Real cache retention times

Hi,
We are hosting around 50GB of technical documentation from many different versions of the product, which is a lot of html files, and to some extent a lot of duplication.
The VCL is configured for a cache time, TTL of 1 month.
Ideally, when you visit a page from the latest version, it will be a HIT.
The older versions would be more likely to be a MISS.

In practice, what seems to be happening, is if you view a random page, the first time it’s a MISS.
Then for some time later it is served from the Fastly cache.
Consider the fact that search engine bots are constantly hitting webpages and pulling them into the cache. Almost certainly, within the last 1 month, a bot has visited the webpage and caused it to be cached.
But when I visit the page, a few days later, it’s a MISS.

QUESTION:

Would there be a way to force the caching of a few versions? 1GB, or 2GB, or 3GB of technical documentation, that will not be purged, no matter what?

Or the Fastly algorithm just says “This customer is using a ton of storage. So as soon as any webpage hasn’t been visited in an hour, we are going to purge that file”. And it frequently purges most of the files. When a visitor goes to a random page (embedded among many others), they are often going to get a MISS. Thus, browsing the pages might be slow for them. Is this topic discussed already in the docs someplace? Thanks.

Caching is a complex subject and algorithm; there are dozens of variables involved. While Fastly does offer the possibility of ‘cache reservation’ (holding content in the cache despite it not being accessed frequently), that’s something which is really only relevant for large customers with substantial content sets (in other words, it’s expensive).

Content which is only accessed infrequently (less than once per day, for example) is probably not likely to stay in our caches between those accesses, as the caches are shared across thousands (or millions) of sites, many of which have extremely high traffic levels. Content expires from the cache based on the caching control headers provided by the origin (and any changes to those which may happen during handling in a Delivery or Compute service), but also may just get pushed out of the cache if more-active content from another site needs to use the storage space.

Thanks for the answer. It’s an interesting problem. We are also hosting some large frequently accessed downloadable files, leveraging the Fastly cache very well. But I guess documentation pages where each page is visited on-average once-per-day is not as effective as I hoped.

1 Like

Are you making use of shielding, in a POP that is near (network-wise) to your origin? I’m curious what ‘MISS’ times you are seeing, since you report that access to content that gets a MISS is ‘slow’, but ‘slow’ is very subjective :slight_smile:

How slow is slow… I have been thinking about how to measure that, and have an idea to “wget mirror” a section of the website, comparing HIT, MISS, etc. Then I could post it.
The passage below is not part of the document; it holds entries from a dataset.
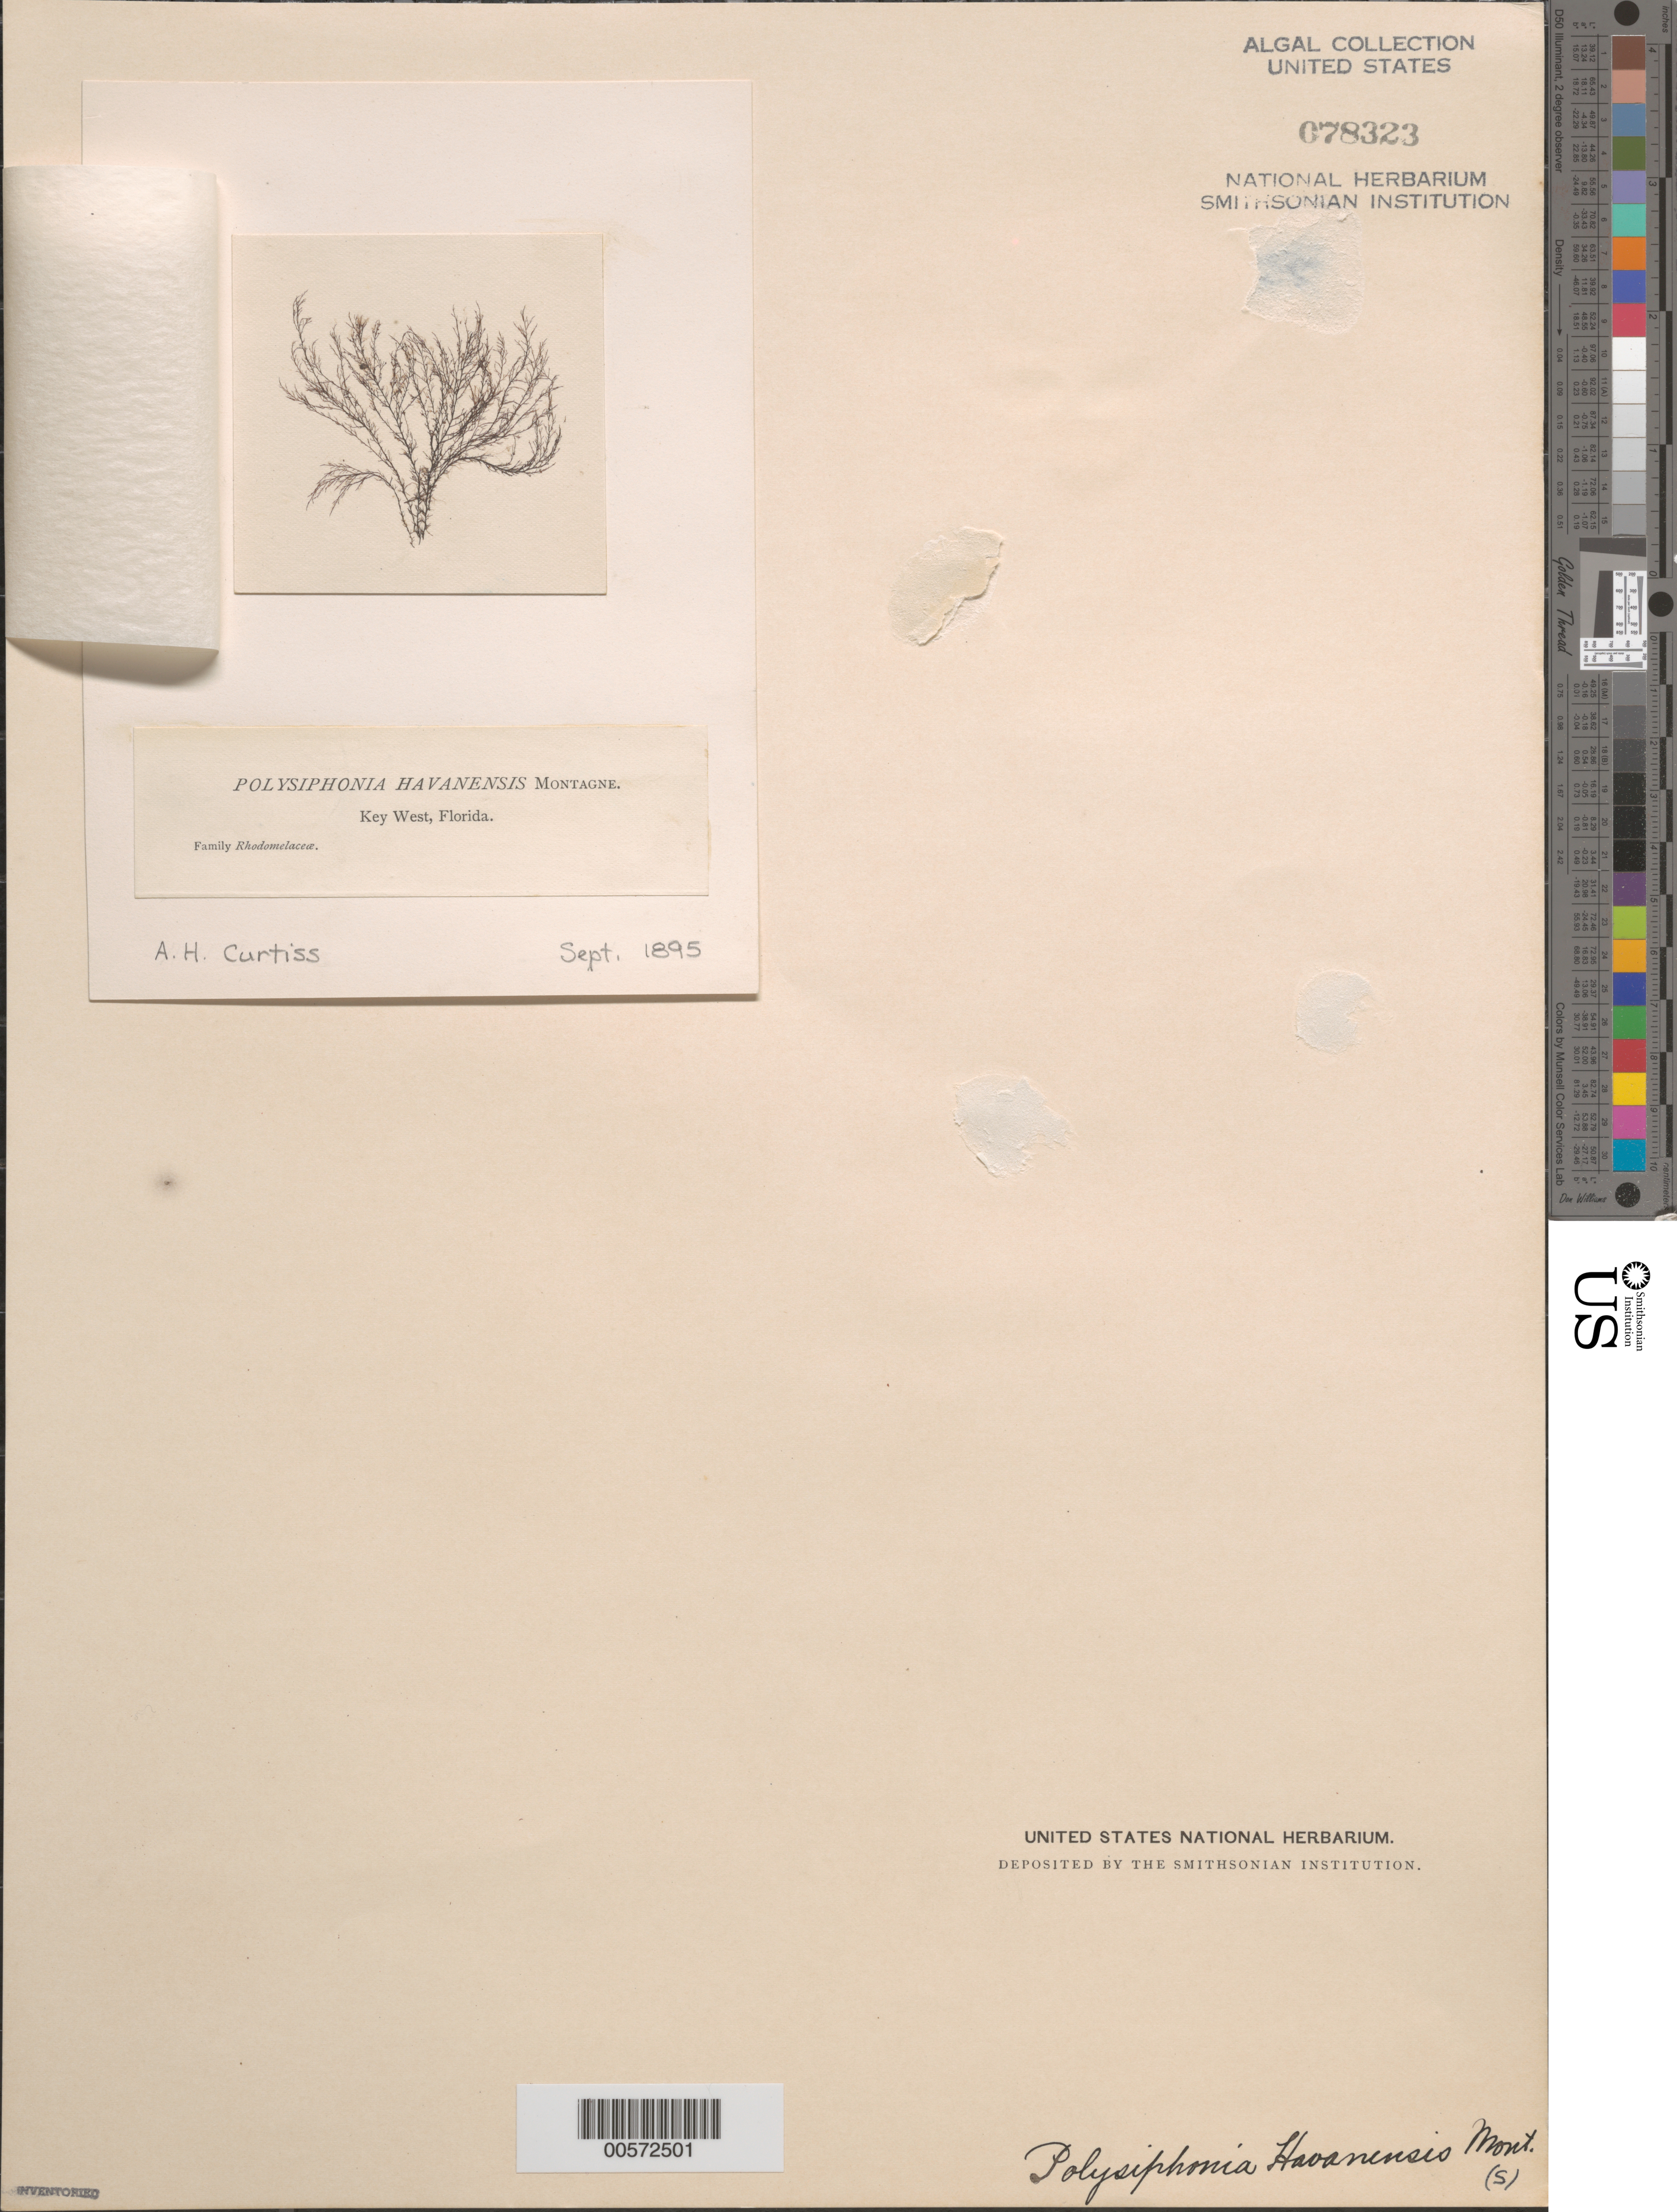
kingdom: Plantae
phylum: Rhodophyta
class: Florideophyceae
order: Ceramiales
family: Rhodomelaceae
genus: Polysiphonia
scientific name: Polysiphonia havanensis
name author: Mont.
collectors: A. H. Curtiss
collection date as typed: Sep 1895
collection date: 1895-09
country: United States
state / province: Florida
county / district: Monroe County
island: Key West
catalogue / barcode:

Both MISS and HIT are in the 0-2 second range. but it’s still a noticeable difference. an issue is the origin web-server is retrieving content from AWS S3. A CDN cache-hit wouldn’t need to do that. But then one of the purposes of a front-end cache is the way it skips such processing steps, and can just deliver content instantly.

Results:

  • The original baseline was a VM at rackspace.
  • Fastly HIT - cached content is 4 times faster than baseline.
  • Fastly MISS - not-cached content served from a new backend including a round-trip to S3, up to 4 times slower than original.

I have just enabled Shielding. We’ll see how that affects statistics in the next few days.

At least for the current configuration shielding is probably an overall benefit.

  • Origin Offload increased, Miss Time decreased. Great.
  • Side-effects: hit ratio slight decrease, more cache misses.

However since the CDN is not serving near 100% of content, we must focus on the latency and performance of the origins.

Thanks for sharing! You’re absolutely right, origin performance is quite important for sites that don’t have heavy traffic.. that seems counter-intuitive, but the CDN can do a better job of origin offload when the traffic level is high.